There’s an ironic parallel here – companies using alcohol as an excuse not to really look at the culture they’re creating, or denying (largely by inaction or omission) that they’re responsible for that culture at all. Team drinks and that’s it. Here’s the occasional bit of bar spend. There’s not even much implicit trust because so much of it happens outside of work hours and so much of what’s demanded in return is contradictory. You’re trusted not to come to work with a hangover, then told to do the thing that always leads to hangovers. You’re expected to remain productive after a boozy lunch, despite the utter scientific impossibility of that. You’re trusted to remain civil and respectful to your colleagues, but then given a smokescreen for bad behaviour, which undermines the principles of that trust.

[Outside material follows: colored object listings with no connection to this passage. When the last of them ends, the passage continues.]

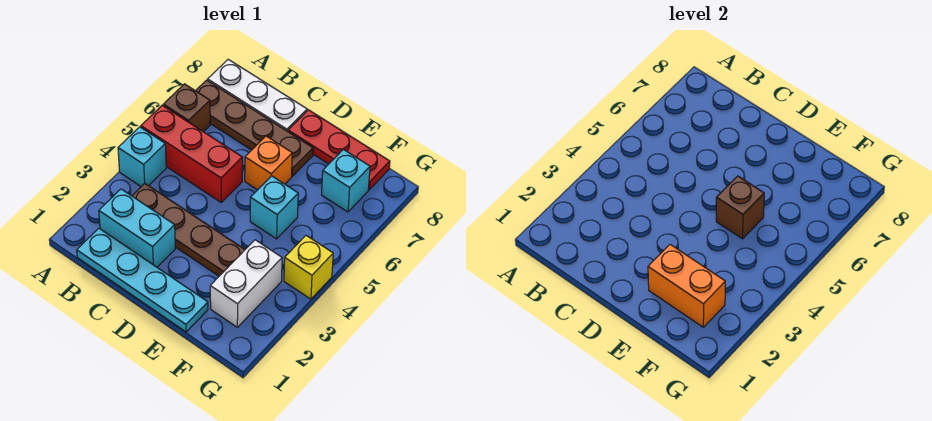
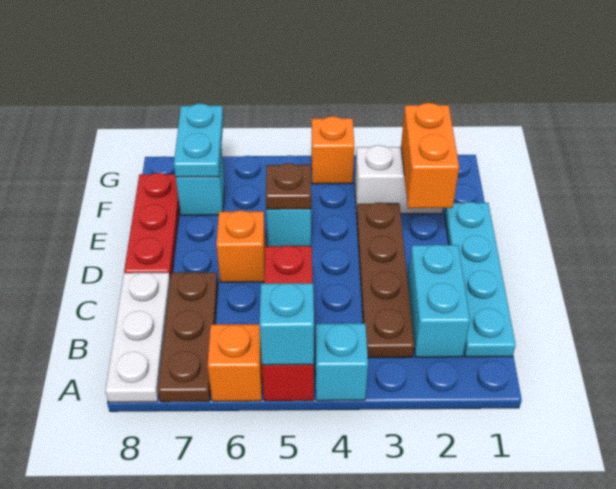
none -> cyan brick A5 level 2
brown brick A6 level 1 -> orange brick A6 level 1
brown plate A7:D7 level 1 -> brown plate A7:C7 level 1
brown brick E5 level 2 -> brown plate E5 level 2
none -> cyan plate F7:G7 level 2
yellow brick G4 level 1 -> orange brick G4 level 1

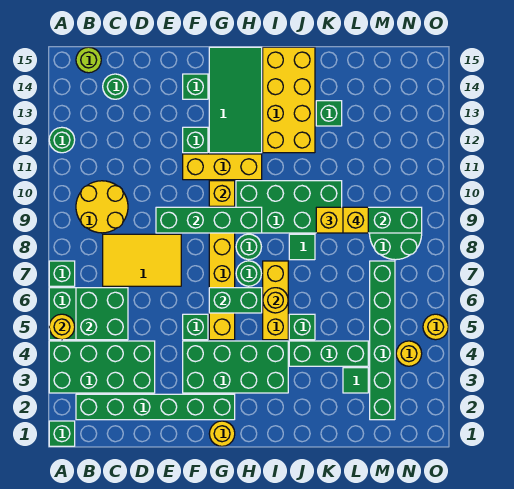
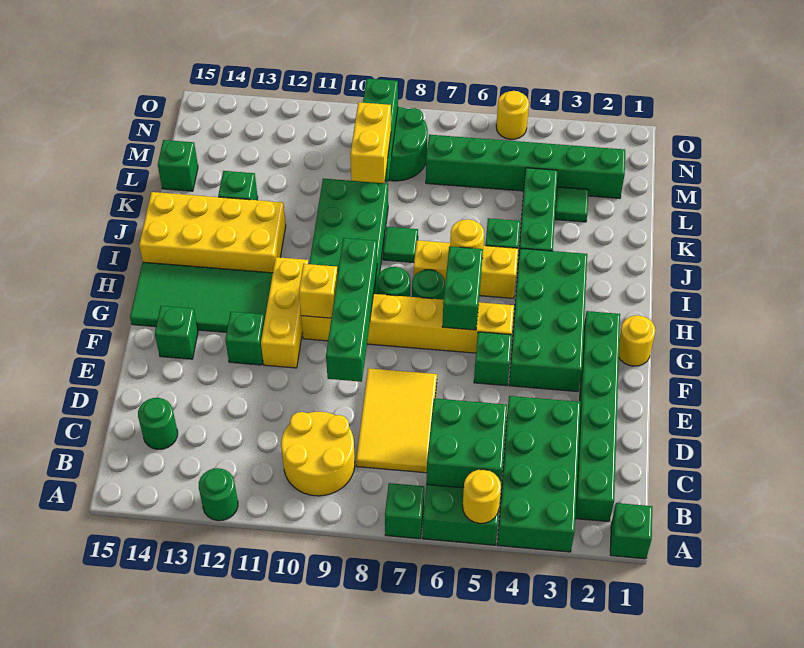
lime round brick B15 level 1 -> none
yellow brick L9 level 4 -> none
none -> green brick L15 level 1
yellow round brick N4 level 1 -> none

So what to do instead? Drink responsibly – that is, take responsibility as a business for the effect that alcohol has, and use those effects responsibly and efficiently. If you’ve never discussed it – never even thought about it – then do it now. That’s a great start, and will have immediate positive effects on social culture. Looking for other things you can do to improve social culture and the wellbeing of your staff? In an ideal office each would be tailored to the demands of the job and the existing staff dynamics, but here you go:

  • Don’t paper over the cracks. This is the big one. If there’s something about the job that makes fostering good relationships difficult (long hours, different shifts, stress) then work to fix it, and if that’s impossible, at least acknowledge it and create social events and initiatives that run counter to it. If you have to work late into the night, absolutely have to, a half-hour, paid-for, proper team dinner each night solves a lot more problems than sticking another few ponies behind the bar at the end of the month.   
  • Do more things. One team event a month makes attending pressurised. If you miss it you don’t get another shot for a long time. Anyone who can’t attend is left out, which means people might attend even when they don’t want to. Instead of one or two high-profile events a month, try setting up or encouraging events for smaller groups, more regularly. If something ends up over-subscribed then great, run with it.
  • Do diverse things. And it doesn’t have to be paintball or escape rooms or wine tasting. How many people in your office might appreciate an hour a week playing FIFA with their colleagues? Or board games? Or just an evening walk? There are literally hundreds of things you could do, for free or hardly any money, that are low fuss and low impact.
  • Do healthy things. People want these. Nobody has enough time to exercise. Offer it at work and people will go for it. Lunchtime running club. Free bonding, better for your health, a short run keeps you energised. Boom.
  • Do things during the day. The evening is for socialising. Fine. Except the evening is also for childcare, commuting, studying, cooking, chores, personal admin, going to the gym, meditating… Keeping socialising out of working hours implies that the two things are and will remain separate, plus it’s just impractical for a lot of people. We know that this is our solution to everything but… be more flexible.

Booze can be heaps of fun, but booze alone ain’t socialising. At Juggle we’re sure that a good social culture is a boon to any business, and that means companies need to step up and create.